> Short task 1:
Decide whether each statement below agrees with the forum post about digital printing. Answer yes or no for each, and quote the words of the post that decide it.
(a) The poster has printed both black-and-white and color.
(b) The reply names the printer as the main cause of poor-quality images.
(c) Abnormally high monitor contrast leads to muddy prints.

> Document section:
◇ ◇ ◇ ◇

> Posted by Danilo Janno (Daniloj) on Tuesday, June 21, 2005 - 10:59 am: > > I'm a old fan of analogic darkroom and for many years I have printed > (b/w & color) with a great satisfaction. > Now, with a digital camera (coolpix) and a photo printer (epson) I > don't have good results. Someone knows if there is a printer that give > a good results (almost at 18x24 cm) as my old enlarger?
Remember how long it took to learn to make great prints in the fume-room? Well, you are not quite starting over from the beginning, but the digital darkroom has an even steeper learning curve for those who are starting green.
Interestingly other than skills that need to be developed, the main culprit in poor quality images is not the printer, but the monitor. One processes the image so it looks good on the monitor. If the monitor is out of calibration, the printer has no way of knowing. It just prints what you send it. If the monitor contrast is abnormally high, you will get muddy prints. If the monitor contrast is low, then the opposite prevails. If the monitor is biased to red, your prints will have a cyan bias.

◇ ◇ ◇ ◇

> Available records:

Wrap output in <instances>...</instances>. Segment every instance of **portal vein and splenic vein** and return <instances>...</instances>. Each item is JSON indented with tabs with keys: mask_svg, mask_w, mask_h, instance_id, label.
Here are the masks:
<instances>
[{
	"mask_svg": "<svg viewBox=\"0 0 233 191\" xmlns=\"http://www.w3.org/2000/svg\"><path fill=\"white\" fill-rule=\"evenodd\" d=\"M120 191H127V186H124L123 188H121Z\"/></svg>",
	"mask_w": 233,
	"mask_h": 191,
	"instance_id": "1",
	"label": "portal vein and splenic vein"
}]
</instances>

◇ ◇ ◇ ◇

> Short task 2:
Duplicate every one of the entries above word for word.

> Task answer 1:
(a) Yes: "(b/w & color) with a great satisfaction"
(b) No: "the main culprit in poor quality images is not the printer, but the monitor"
(c) Yes: "If the monitor contrast is abnormally high, you will get muddy prints."

> Task answer 2:
Wrap output in <instances>...</instances>. Segment every instance of **portal vein and splenic vein** and return <instances>...</instances>. Each item is JSON indented with tabs with keys: mask_svg, mask_w, mask_h, instance_id, label.
Here are the masks:
<instances>
[{
	"mask_svg": "<svg viewBox=\"0 0 233 191\" xmlns=\"http://www.w3.org/2000/svg\"><path fill=\"white\" fill-rule=\"evenodd\" d=\"M120 191H127V186H124L123 188H121Z\"/></svg>",
	"mask_w": 233,
	"mask_h": 191,
	"instance_id": "1",
	"label": "portal vein and splenic vein"
}]
</instances>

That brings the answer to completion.